Aug 22, 2012

rel=canonical as a browser feature

I informally propose that rel=canonical become a tag that not only search engines respect, but also browsers.

For a little while now HTML5 browsers seem to have a feature where javascript can modify the displayed URL of the page using window.history.pushState.  The changes are of course subject to same origin policy rules (ie: the protocol, hostname, and port cannot be modified, only the path and parameters).

Originally javascript folks hacked this in with older browsers by shoving text after the "#" symbol in the URL.  Even though there are a number of problems with this, it was useful enough that it became somewhat widely used.  With modern browsers this is no longer required.

To see what I mean, click on this little demo: and look at the URL bar.  If you aren't running an outdated browser, you should see the URL changing every few hundred msec.  The page is not being re-fetched from the server.

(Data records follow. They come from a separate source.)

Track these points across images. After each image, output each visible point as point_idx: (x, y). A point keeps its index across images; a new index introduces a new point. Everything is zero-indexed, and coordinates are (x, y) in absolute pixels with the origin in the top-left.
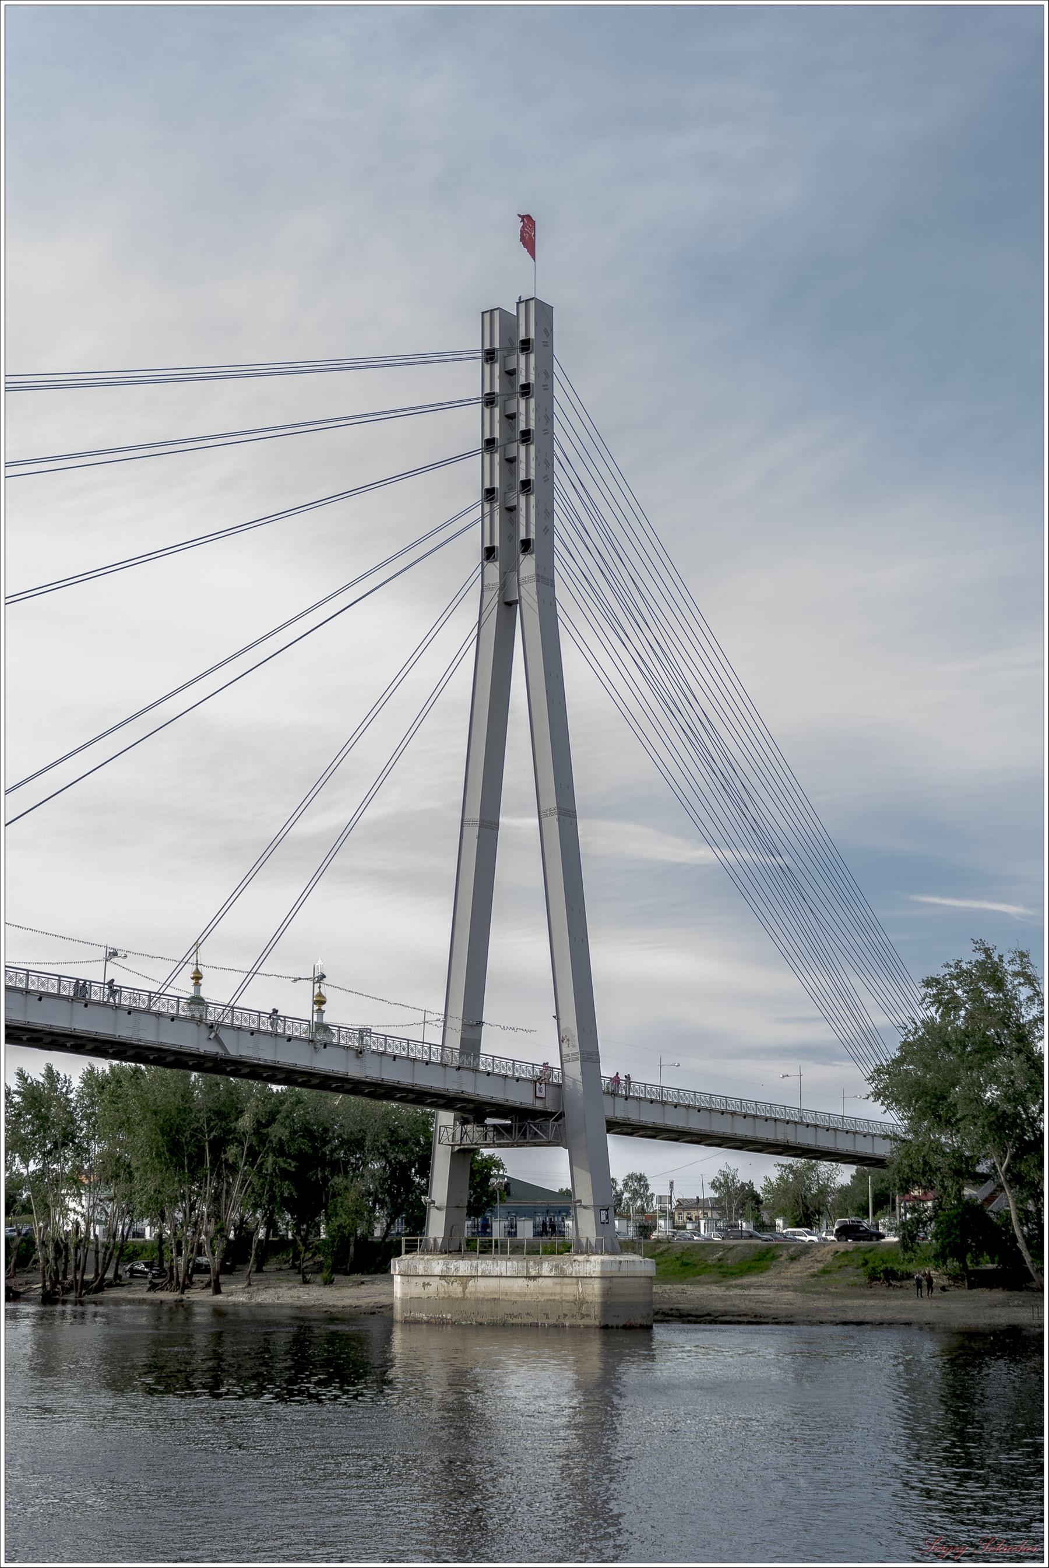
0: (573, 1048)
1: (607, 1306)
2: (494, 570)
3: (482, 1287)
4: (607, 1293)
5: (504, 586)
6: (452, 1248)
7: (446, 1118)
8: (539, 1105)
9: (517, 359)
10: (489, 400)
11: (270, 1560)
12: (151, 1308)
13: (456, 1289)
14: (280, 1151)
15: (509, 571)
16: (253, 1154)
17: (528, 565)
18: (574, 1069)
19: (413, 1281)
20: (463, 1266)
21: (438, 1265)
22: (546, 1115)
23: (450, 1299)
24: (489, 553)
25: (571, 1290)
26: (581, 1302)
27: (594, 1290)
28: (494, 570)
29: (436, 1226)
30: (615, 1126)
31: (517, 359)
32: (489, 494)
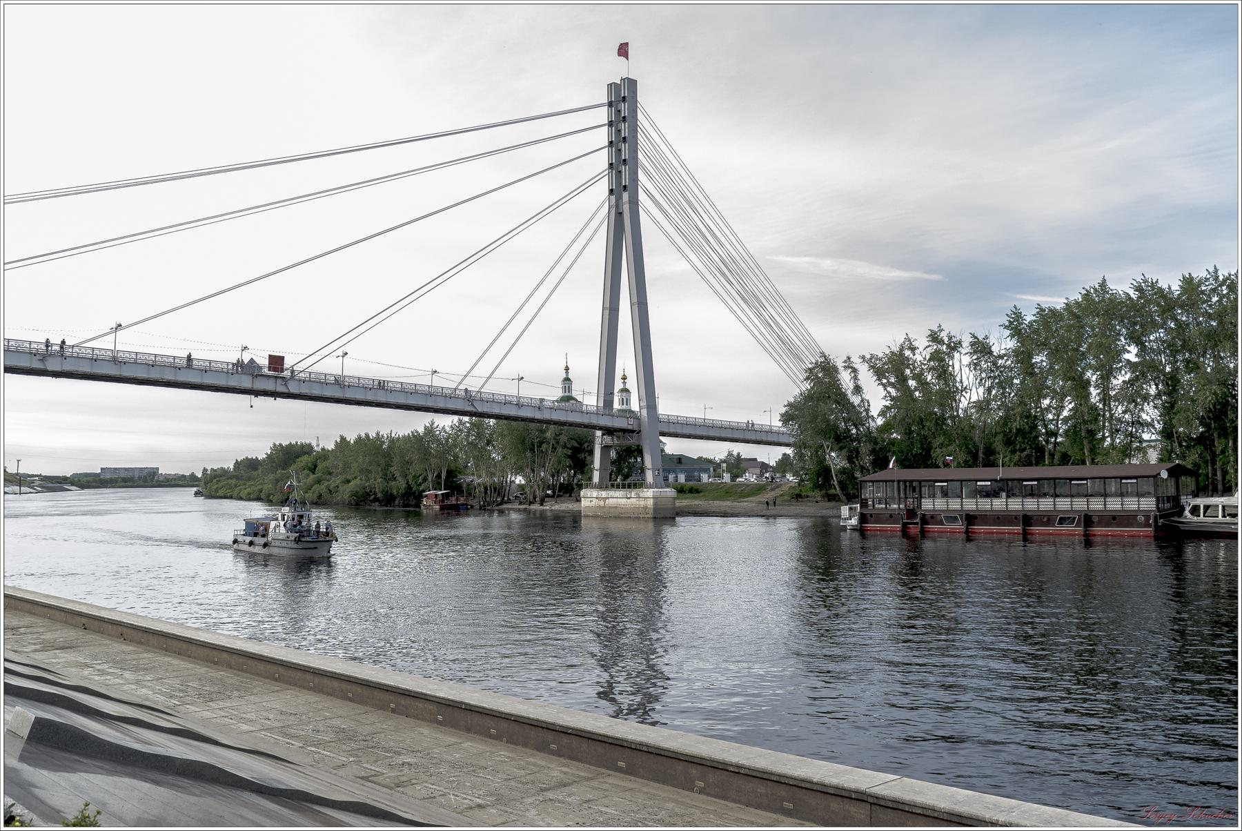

The rel=canonical link tag has been telling search engines basically "I know you are fetching the URL, but I'd suggest you should pretend this URL is in your search index".  Basically the same idea as the window.history.pushState functionality, only for search engines.

I propose that a rel=canonical link tag on any HTML page which satisfies the same origin policy should visibly change the URL in the browser.  All the same motivations exist for this as they do in the browser.  If a user copy/pastes the displayed URL, they'll get a more satisfying experience.  If the user mis-types an URL (ie: .html vs .htm), sending them to the correct one generally requires a 301 redirect which adds latency.  The javascript solution is less reliable as users sometimes surf with javascript off, and the javascript may not execute until the page has finished loading either.

Are there any obvious reasons I'm missing why this is a horrible idea?

Are there any regular Gregable readers who work on browser standards and might want to propose this more formally?